Work instruction:
Update the rows below by replacing "Required Features" with "Core Features" and leaving all other text unchanged. Omit the pictures from the output.

Data to process:
================

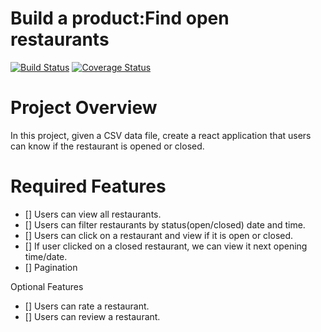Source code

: # Build a product:Find open restaurants

[![Build Status](https://travis-ci.com/meshack-mbuvi/brck-challenge.svg?branch=develop)](https://travis-ci.com/meshack-mbuvi/brck-challenge)
[![Coverage Status](https://coveralls.io/repos/github/meshack-mbuvi/brck-challenge/badge.svg?branch=develop)](https://coveralls.io/github/meshack-mbuvi/brck-challenge?branch=develop)

# Project Overview

In this project, given a CSV data file, create a react application that users can know if the restaurant is opened or closed.

# Required Features

- [] Users can view all restaurants.
- [] Users can filter restaurants by status(open/closed) date and time.
- [] Users can click on a restaurant and view if it is open or closed.
- [] If user clicked on a closed restaurant, we can view it next opening time/date.
- [] Pagination

Optional Features

- [] Users can rate a restaurant.
- [] Users can review a restaurant.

================

Finished task:
Source code

: # Build a product:Find open restaurants

[![Build Status](https://travis-ci.com/meshack-mbuvi/brck-challenge.svg?branch=develop)](https://travis-ci.com/meshack-mbuvi/brck-challenge)
[![Coverage Status](https://coveralls.io/repos/github/meshack-mbuvi/brck-challenge/badge.svg?branch=develop)](https://coveralls.io/github/meshack-mbuvi/brck-challenge?branch=develop)

# Project Overview

In this project, given a CSV data file, create a react application that users can know if the restaurant is opened or closed.

# Core Features

- [] Users can view all restaurants.
- [] Users can filter restaurants by status(open/closed) date and time.
- [] Users can click on a restaurant and view if it is open or closed.
- [] If user clicked on a closed restaurant, we can view it next opening time/date.
- [] Pagination

Optional Features

- [] Users can rate a restaurant.
- [] Users can review a restaurant.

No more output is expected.